Eliezer Croitoru <eliezer@xxxxxxxxxxxx> · Tue, 11 Jun 2013 16:33:30 +0300

On 6/11/2013 3:36 PM, Marcus Kool wrote:

On 06/11/2013 09:09 AM, Jose-Marcio Martins wrote:
On 06/11/2013 12:50 PM, Marcus Kool wrote:

There is a big misunderstanding:
in the old days when the only URL filter was squidguard, Squid had
the be reloaded in order for
squidguard to reloads its database.
And when Squid reloads, *everything* pauses.
_But things have changed since then_:
- ICAP-based URL filters can reload a URL database without Squid
reloading
- ufdbGuard, which is a URL redirector just like squidGuard, can also
reload a URL database without
Squid reloading.

The above implies that ICAP-based filters and ufdbGuard are a good
alternatives for squidguard or
filtering by ACLs.

...

ufdbGuard loads the URL database in memory and is multithreaded.

OK. Ok if can handle 50000 queries per second.

So my question is... a more direct and precise question, just about
ufdbGuard. While ufdbGuard reloads its URL database, does it pauses
answering queries ? If yes, how long does it takes ?

ufdbGuard does not pause answering queries from Squid during a reload
since that would pause Squid and is considered an interruption of service.

ufdbGuard releases the current URL database, loads a new configuration
and loads a new URL database in 10 seconds on average.
ufdbGuard has a configurable behaviour in this 10-second interval and
does either one of:
- allow all URLs; send immediately an "OK" back to Squid (default)
- allow all URLs but also introduce artifical delays when sending
replies back to Squid.
   The effect is that traffic is slowed down and the total number of
unfiltered URLs is reduced.
- deny all URLs; send immediately and "not OK" back to Squid.  The end
user receives a message like "try again in a few moments".

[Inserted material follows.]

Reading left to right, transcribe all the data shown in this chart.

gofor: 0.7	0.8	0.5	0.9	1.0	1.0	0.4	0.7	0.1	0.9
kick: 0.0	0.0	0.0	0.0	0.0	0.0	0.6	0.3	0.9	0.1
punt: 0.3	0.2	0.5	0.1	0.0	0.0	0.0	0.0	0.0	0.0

The last option is for the admins who need maximum control and are
afraid that users or applications can benefit from the URL filter
passing all URLs for 10 seconds.

Marcus
it a very clever IDEA.
I still prefer a real time upgradeable DB which doesn't require reload etc.
The above will require a more precise algorithms that will work with 
another way then only categories.
I am almost sure that squidguard actually compiles a basic algorithm 
when loading the config files.
If there is someone that is familiar with the internals and we can think 
together on two ways tree(one by category and second by filtering 
levels) I think it will be a very nice idea.
Something like:
porn is bad and in level -51
malware is bad and in level -50
news is bad and in level -30
etc...
this way we can filter with another approach then we used to.
The only different is the static algorithm which verifies the url by 
domain and url.
check in the db if there is a domain+path then if there is what level is on.
check in the db if there is domain only then if there is on what level 
it is.
it's a very simple idea which will make lot of load on the DB but will 
make the algorithm very simple.
A youtube video can be filtered very easily by categorizing a full set 
of urls in youtube format with a small "addon" algorithm which knows of 
all the ways a youtube video can appear.
it's better then a simple REGEX and makes the search better.
If in squidguard I would categorize a video by one domain and video 
identifier we can use a set of domains that the next search can be 
wither precise or if the ID exists.
It can work with lots of sites since a URLs should reflect on specific 
content.
if it's more then a URL per object then a HEADER will provide enough 
data on the request to identify it.

What do you think about the above examples?

Eliezer